El FC Barcelona recibe al Real Oviedo en el Camp Nou con la vitola de líder en solitario, pero consciente de que el colista asturiano no regalará nada en su lucha desesperada por la permanencia. Los azulgranas, mejor equipo de las últimas jornadas, afrontan un partido que debería ser plácido sobre el papel, aunque tras la primera derrota de Guillermo Almada –tras caer en el descuento ante Osasuna– llega en un momento donde el Oviedo necesita tres puntos ya para no hundirse definitivamente. El Barça llega tras sudar en Champions ante el Slavia Praga, y cualquier relajación podría dar alas a unos carbayones mejorados pero heridos.
Barça líder, pero sin margen para errores
Los culés mantienen el liderato liguero con solvencia, encadenando resultados que los convierten en referencia de la categoría y con un Flick que ha dado con la tecla perfecta en ataque y solidez. La victoria europea en Praga, aunque trabajada, mantiene la confianza alta, pero el Camp Nou exige goleadas ante rivales teóricamente inferiores para no alimentar dudas. Cualquier sorpresa ante el farolillo rojo sería un mazazo psicológico en plena pelea por todo.

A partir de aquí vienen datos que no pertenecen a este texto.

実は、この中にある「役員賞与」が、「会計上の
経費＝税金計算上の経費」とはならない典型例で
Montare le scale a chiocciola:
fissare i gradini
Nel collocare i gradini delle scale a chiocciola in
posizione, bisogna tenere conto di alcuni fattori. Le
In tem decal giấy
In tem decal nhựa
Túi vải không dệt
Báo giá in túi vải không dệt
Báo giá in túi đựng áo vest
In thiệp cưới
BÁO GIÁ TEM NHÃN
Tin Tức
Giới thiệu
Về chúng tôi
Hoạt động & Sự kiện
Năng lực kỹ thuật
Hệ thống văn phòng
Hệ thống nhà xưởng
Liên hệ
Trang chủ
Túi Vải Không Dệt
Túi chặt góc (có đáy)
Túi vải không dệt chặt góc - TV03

Oviedo de Almada, herido pero vivo
El Real Oviedo llega tocado tras su primera derrota con el uruguayo Guillermo Almada al mando, un resultado cruel en El Sadar donde dos veces lideraron para caer en el descuento. La mejoría era evidente –empates previos que daban esperanza–, pero la urgencia clasificatoria exige victorias ya, no puntos aislados. En Barcelona, más que tres puntos, está en juego el orgullo y un milagro que reactive las mínimas opciones de salvación, sabiendo que cualquier punto sería heroico.

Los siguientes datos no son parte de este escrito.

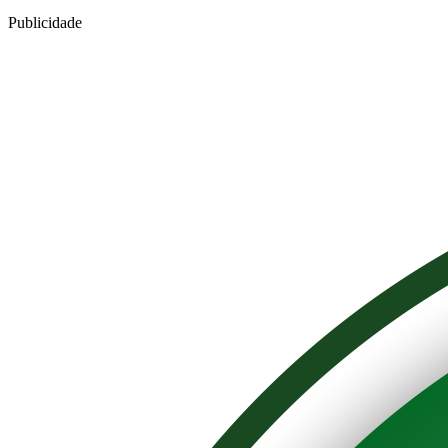
Publicidade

Camp Nou, trampa del colista
Sobre el papel, victoria culé fácil, pero el contexto añade intriga: Barça con piernas pesadas post-Champions, Oviedo sin nada que perder y ADN luchador que siempre da guerra en estadios grandes. Historial abrumadoramente favorable a los locales, pero la necesidad visitante y posibles rotaciones blaugranas convierten el duelo en más que un trámite.
La Quiniela, fijo con asterisco culé
Barcelona-Real Oviedo destaca en La Quiniela como el «1» más cantado del boleto, pero la mejoría asturiana y posible fatiga local invitan a quinielistas conservadores a marcar «X2» por si las moscas. Contrastes ligueros: líder intratable vs. colista sin red.